Using databases to add data#

Within OpenGHG so far, we have been using the provided standardisation functions for known input file formats (source formats) to populate the object store ([see here and here] - add links to previous tutorial pages). OpenGHG also provides functionality to create data from underlying databases and add this to the object store as well. At present, this has been implemented for the EDGAR global anthropogenic database to allow flux / emissions files to be created on a regional domain.

0. Using the tutorial object store#

To avoid adding the example data we use in this tutorial to your normal object store, we need to tell OpenGHG to use a separate sandboxed object store that we’ll call the tutorial store. To do this we use the use_tutorial_store function from openghg.tutorial. This sets the OPENGHG_TUT_STORE environment variable for this session and won’t affect your use of OpenGHG outside of this tutorial.

from openghg.tutorial import use_tutorial_store


1. Creating emissions from the EDGAR database#

To create emissions maps from an underlying database, we can use the transform_flux_data(...) function in the openghg.transform module.

from openghg.transform import transform_flux_data

transform_flux_data(datapath, database, ...)  # Additional keywords

This function expects the path, the name of the database as well as keyword inputs which will be determined by the underlying function being accessed. To use this for the global EDGAR database, currently, this must be locally available and a link provided to the folder path (datapath input). The database input must also be specified as "edgar".

We will need to provide inputs for species and for our domain (area) of interest. A flux map of the correct format will then be created and added to the openghg object store with the associated keywords.

In the background, this will call the openghg.transform.flux.parse_edgar function and we can look at this function for details of what keywords we need to provide:

  • date - the year to process from the database (as a string)

  • species - the species name

  • domain / lat_out / lon_out

    • To describe the regional domain a keyword can be passed for pre-determined domains OR a new set of lat-lon arrays.

  • edgar_version - specify this if this cannot be extracted from the database provided

Checker function for seeing which pre-existing domains are present will be added soon.

Note: for creating new domains this currently relies on the xesmf package which is better installed in a conda environment than using pip. Please see details in install instructions around this.

We have provided an example of the EDGAR v6.0 database containing a limited subset of “CH4” data from 2014-2015 which can be downloaded for this tutorial.

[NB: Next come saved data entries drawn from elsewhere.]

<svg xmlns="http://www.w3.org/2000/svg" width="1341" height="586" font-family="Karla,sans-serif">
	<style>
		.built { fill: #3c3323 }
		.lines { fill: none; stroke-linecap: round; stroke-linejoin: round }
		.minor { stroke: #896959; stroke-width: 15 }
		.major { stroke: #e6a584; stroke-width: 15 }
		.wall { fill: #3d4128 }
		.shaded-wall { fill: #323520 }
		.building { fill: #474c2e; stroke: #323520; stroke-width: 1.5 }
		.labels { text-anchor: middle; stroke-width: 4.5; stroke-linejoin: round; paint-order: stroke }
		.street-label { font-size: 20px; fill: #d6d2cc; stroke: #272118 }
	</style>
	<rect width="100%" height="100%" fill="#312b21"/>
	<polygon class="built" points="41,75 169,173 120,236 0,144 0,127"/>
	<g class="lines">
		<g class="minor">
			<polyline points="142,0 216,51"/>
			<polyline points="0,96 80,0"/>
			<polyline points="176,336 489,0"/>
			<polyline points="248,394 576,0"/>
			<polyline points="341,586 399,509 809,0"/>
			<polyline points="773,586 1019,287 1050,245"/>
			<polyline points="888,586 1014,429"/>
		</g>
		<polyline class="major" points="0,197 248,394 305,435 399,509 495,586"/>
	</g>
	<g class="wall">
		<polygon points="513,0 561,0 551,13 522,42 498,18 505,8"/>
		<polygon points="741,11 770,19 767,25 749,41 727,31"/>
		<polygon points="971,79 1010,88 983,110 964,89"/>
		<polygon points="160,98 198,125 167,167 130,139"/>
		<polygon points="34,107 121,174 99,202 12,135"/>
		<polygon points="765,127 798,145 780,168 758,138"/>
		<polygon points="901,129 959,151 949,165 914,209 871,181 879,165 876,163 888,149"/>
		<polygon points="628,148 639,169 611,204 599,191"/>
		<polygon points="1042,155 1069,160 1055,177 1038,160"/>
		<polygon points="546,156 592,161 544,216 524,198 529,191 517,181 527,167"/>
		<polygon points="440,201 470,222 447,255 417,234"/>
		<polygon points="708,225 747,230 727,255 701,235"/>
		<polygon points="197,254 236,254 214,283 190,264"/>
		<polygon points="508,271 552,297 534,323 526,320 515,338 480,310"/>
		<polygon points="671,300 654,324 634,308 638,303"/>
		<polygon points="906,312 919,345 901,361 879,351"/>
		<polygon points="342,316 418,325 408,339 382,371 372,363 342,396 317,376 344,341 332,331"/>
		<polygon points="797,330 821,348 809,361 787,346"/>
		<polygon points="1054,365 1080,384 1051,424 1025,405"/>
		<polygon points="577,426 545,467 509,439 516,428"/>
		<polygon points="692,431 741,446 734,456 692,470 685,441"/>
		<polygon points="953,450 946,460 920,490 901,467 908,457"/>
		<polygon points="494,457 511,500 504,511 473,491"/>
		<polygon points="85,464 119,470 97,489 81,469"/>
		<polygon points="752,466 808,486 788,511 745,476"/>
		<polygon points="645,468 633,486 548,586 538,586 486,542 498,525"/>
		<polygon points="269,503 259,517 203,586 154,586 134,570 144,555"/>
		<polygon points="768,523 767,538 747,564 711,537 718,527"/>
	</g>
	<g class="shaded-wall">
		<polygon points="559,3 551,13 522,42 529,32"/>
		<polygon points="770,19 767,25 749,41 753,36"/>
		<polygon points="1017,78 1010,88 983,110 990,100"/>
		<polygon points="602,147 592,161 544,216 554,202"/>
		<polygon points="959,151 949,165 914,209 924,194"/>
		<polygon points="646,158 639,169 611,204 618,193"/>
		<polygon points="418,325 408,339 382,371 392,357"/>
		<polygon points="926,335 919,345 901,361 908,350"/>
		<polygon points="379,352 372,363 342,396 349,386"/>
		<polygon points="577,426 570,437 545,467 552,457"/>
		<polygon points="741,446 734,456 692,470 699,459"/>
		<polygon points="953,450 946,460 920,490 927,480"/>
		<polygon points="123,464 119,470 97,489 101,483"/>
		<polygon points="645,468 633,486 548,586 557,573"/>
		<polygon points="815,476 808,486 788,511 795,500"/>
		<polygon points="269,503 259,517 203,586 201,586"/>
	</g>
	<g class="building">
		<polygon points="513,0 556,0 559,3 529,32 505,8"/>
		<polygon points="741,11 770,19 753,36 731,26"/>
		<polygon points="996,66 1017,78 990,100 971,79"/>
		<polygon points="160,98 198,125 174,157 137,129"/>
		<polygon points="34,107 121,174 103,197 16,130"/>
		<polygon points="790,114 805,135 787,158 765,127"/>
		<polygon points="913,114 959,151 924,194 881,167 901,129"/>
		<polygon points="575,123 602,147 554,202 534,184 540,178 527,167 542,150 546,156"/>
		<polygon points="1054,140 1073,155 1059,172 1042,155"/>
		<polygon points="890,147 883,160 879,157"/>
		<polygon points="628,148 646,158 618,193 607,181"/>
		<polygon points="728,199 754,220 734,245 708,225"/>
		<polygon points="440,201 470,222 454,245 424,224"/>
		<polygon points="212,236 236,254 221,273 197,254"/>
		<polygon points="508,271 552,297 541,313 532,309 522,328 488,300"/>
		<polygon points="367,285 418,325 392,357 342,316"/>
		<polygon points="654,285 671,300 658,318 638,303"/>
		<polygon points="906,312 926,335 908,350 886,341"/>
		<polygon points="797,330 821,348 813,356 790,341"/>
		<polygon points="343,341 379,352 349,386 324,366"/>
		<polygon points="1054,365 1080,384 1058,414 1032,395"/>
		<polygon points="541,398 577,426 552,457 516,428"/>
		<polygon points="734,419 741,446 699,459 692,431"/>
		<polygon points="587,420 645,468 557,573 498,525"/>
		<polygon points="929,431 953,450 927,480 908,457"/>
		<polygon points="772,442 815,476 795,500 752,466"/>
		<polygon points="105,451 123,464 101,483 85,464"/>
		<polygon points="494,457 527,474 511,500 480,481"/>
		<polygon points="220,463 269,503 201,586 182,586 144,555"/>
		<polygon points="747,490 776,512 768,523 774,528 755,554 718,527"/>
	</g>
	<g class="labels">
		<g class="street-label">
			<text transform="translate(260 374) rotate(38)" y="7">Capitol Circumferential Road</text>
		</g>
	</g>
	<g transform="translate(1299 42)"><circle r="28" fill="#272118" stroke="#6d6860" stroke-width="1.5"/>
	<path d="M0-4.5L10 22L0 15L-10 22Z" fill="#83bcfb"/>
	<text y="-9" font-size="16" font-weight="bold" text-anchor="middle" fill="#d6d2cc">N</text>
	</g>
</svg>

from openghg.tutorial import download_edgar_data

edgar_datapath = download_edgar_data()

For example, this would create a new emissions map for methane, “ch4”, for the area over Europe, “EUROPE” domain for 2014. The edgar database provided is v6.0, annual, global and for methane.


Outside of this tutorial, if you have write access to multiple object stores you will need to pass the name of the object store you wish to write to to the store argument of the transform_data function.

from openghg.transform import transform_flux_data

database = "edgar"

transform_flux_data(datapath=edgar_datapath, database=database, date=2014, domain="EUROPE", species="ch4")

Note: this can take a few minutes to complete.

We can then check the data has been added to the object store.

from openghg.retrieve import search_flux

results = search_flux(database="edgar")


2. Adding new options#

Transformation workflow#

Within OpenGHG, there are multiple ways to add data to the object store. The most direct way is to use a standardisation functions already introduced which can be used to convert from an understood format (source_format) into the standardised openghg format and add this to the database. The other way is to use the tranformation workflow which extracts a subset / performs an operation to update the provided data and adds this to the object store.

In this way, the standardisation functions can be considered as a one-to-one mapping to be run only when the data is first added and when the data has been updated, whereas the transformation functions allow a one-to-many mapping where many different data products can be stored within the openghg object store depending on the inputs.

The main implementation for this at present, is in creating flux / emissions maps based on underlying inventories or databases but this can be expanded for use with any data type as appropriate.